What could be more anxious making than talking about being anxious? Anxiety R’ us! Big time. And therein lies the problem. W.H. Auden in 1947 wrote a long and largely unread prose poem entitled “The Age of Anxiety” which provided a convenient image for our world and day, itself a culture of anxiety. The title more than the work itself has had considerable influence in capturing our uncertainties. To be fair, it is not easy to say what exactly Auden meant by anxiety. Yet it has become the default word for so many features of our contemporary culture. His solution, near as one might be able to discern, seems to be the idea of mutual sympathy or mutual love for one another even towards those who are really strangers. That is, I think, powerfully suggestive along with the ideas in the poem about the forms of modern self-consciousness which add to the anxiety, on the one hand, and to the antidote of sympathy, on the other hand, through a kind of toleration – not wanting to disappoint and as such being willing to go along with others.

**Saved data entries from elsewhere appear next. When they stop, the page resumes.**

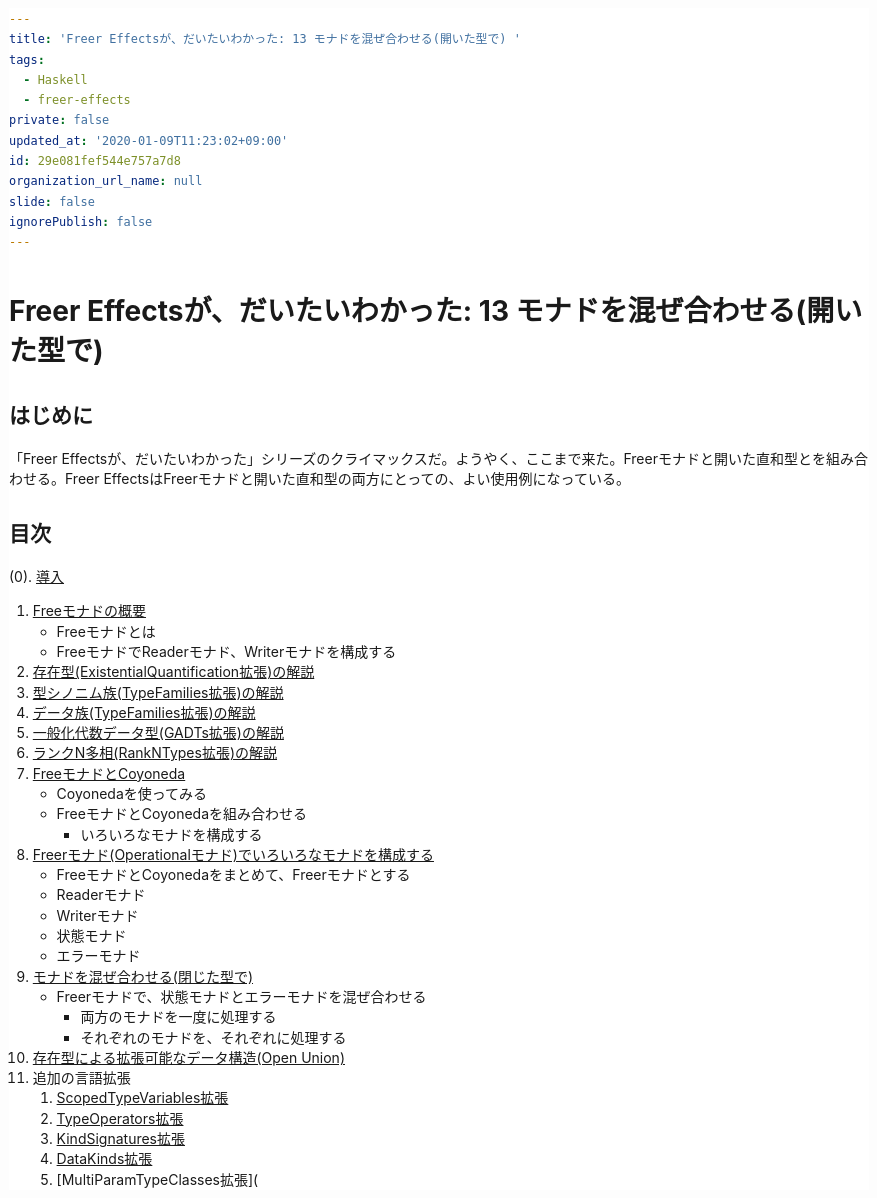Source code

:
 ```yaml
---
title: 'Freer Effectsが、だいたいわかった: 13 モナドを混ぜ合わせる(開いた型で) '
tags:
  - Haskell
  - freer-effects
private: false
updated_at: '2020-01-09T11:23:02+09:00'
id: 29e081fef544e757a7d8
organization_url_name: null
slide: false
ignorePublish: false
---
```

Freer Effectsが、だいたいわかった: 13 モナドを混ぜ合わせる(開いた型で)
================================================================

はじめに
-------

「Freer Effectsが、だいたいわかった」シリーズのクライマックスだ。ようやく、ここまで来た。Freerモナドと開いた直和型とを組み合わせる。Freer EffectsはFreerモナドと開いた直和型の両方にとっての、よい使用例になっている。

目次
----

(0). [導入](https://qiita.com/YoshikuniJujo/items/c71644b5af1f5195cbf3)

1. [Freeモナドの概要](https://qiita.com/YoshikuniJujo/items/988ac4b69a27974154fd)
	* Freeモナドとは
	* FreeモナドでReaderモナド、Writerモナドを構成する
2. [存在型(ExistentialQuantification拡張)の解説](
	https://qiita.com/YoshikuniJujo/items/988ac4b69a27974154fd )
3. [型シノニム族(TypeFamilies拡張)の解説](https://qiita.com/YoshikuniJujo/items/17853e423c39409d8dfe)
4. [データ族(TypeFamilies拡張)の解説](https://qiita.com/YoshikuniJujo/items/b3c442d0387a35bfe860)
5. [一般化代数データ型(GADTs拡張)の解説](https://qiita.com/YoshikuniJujo/items/739a1e3abed8c602dba7)
6. [ランクN多相(RankNTypes拡張)の解説](https://qiita.com/YoshikuniJujo/items/4094b5fe5a7a33f3d1e6)
7. [FreeモナドとCoyoneda](https://qiita.com/YoshikuniJujo/items/729ad9830833eacb9d75)
	* Coyonedaを使ってみる
	* FreeモナドとCoyonedaを組み合わせる
		+ いろいろなモナドを構成する
8. [Freerモナド(Operationalモナド)でいろいろなモナドを構成する](
	https://qiita.com/YoshikuniJujo/items/686fedc92fd20ff70ab8 )
	* FreeモナドとCoyonedaをまとめて、Freerモナドとする
	* Readerモナド
	* Writerモナド
	* 状態モナド
	* エラーモナド
9. [モナドを混ぜ合わせる(閉じた型で)](
	https://qiita.com/YoshikuniJujo/items/19a6e9dada698a5ebfb6 )
	* Freerモナドで、状態モナドとエラーモナドを混ぜ合わせる
		+ 両方のモナドを一度に処理する
		+ それぞれのモナドを、それぞれに処理する
10. [存在型による拡張可能なデータ構造(Open Union)](
	https://qiita.com/YoshikuniJujo/items/8dd63c9415ccda20be28 )
11. 追加の言語拡張
	1. [ScopedTypeVariables拡張](
		https://qiita.com/YoshikuniJujo/items/103807ee6692e8c2c48b )
	2. [TypeOperators拡張](
		https://qiita.com/YoshikuniJujo/items/68af70347e61849ccea9 )
	3. [KindSignatures拡張](
		https://qiita.com/YoshikuniJujo/items/0f581acc78d2ba8e3a7c )
	4. [DataKinds拡張](
		https://qiita.com/YoshikuniJujo/items/c06c01f9a2d344ac211f )
	5. [MultiParamTypeClasses拡張](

While there may be something to this not wanting to disappoint others and simply being willing to go along in a kind of sympathy for one another, even the beginnings of a kind of care for one another, it seems to me to fall far short of the antidote to anxiety which today’s Gospel story presents. I have on occasion called it ‘the Gospel of Anxiety’ even though it is really the antidote to anxiety but in ways which are deeply challenging to our preoccupations and concerns.
The words anxious and anxiety are relatively modern, appearing first in English via the German in the 17th century and really only taking flight in the late 19th century before becoming rooted in our lexical imaginations in the 20th and going viral, as things only can, in the 21st century. Tyndale’s 16th century English translation of today’s Gospel does not use the word anxious or anxiety. He has rendered Jesus’ words as “be not careful”, an idea which is also found in Luke’s story about Martha and Mary where, as Tyndale puts it, Jesus says, “Martha Martha thou carest and arte troubled about many things”. Here his “be not careful” was changed in the King James Version of 1611 to “take no thought,” while it more or less keeps to Tyndale in the passage from Luke with “Martha, Martha, thou art careful and troubled about many things.” It was only in the late 19th and 20th centuries, that the shift in today’s Gospel was made to “be not anxious” as in the Revised Version as well as other translations, only to be changed, yet again in the New Revised Versions to “do not worry.” Interesting shifts, to say the least.